Restate word for word the entries below, starting with the line with "Recent News" and continuing through the line with "Musicians Through HAPCO". Include both of those lines and no others.

BEGIN GIVEN DATA

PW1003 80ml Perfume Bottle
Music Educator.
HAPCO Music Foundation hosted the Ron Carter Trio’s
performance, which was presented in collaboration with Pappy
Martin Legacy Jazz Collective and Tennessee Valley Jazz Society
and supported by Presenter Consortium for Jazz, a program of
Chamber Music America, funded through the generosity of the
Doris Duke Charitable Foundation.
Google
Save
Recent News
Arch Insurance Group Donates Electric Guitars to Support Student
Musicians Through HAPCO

END GIVEN DATA
BEGIN GIVEN DATA

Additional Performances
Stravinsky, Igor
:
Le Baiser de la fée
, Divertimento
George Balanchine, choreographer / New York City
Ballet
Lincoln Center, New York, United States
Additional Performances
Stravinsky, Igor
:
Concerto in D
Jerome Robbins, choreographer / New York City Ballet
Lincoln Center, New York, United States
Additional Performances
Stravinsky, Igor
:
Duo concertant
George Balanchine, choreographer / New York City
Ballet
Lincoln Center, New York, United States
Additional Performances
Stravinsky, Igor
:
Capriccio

END GIVEN DATA

TASK ANSWER:
Recent News
Arch Insurance Group Donates Electric Guitars to Support Student
Musicians Through HAPCO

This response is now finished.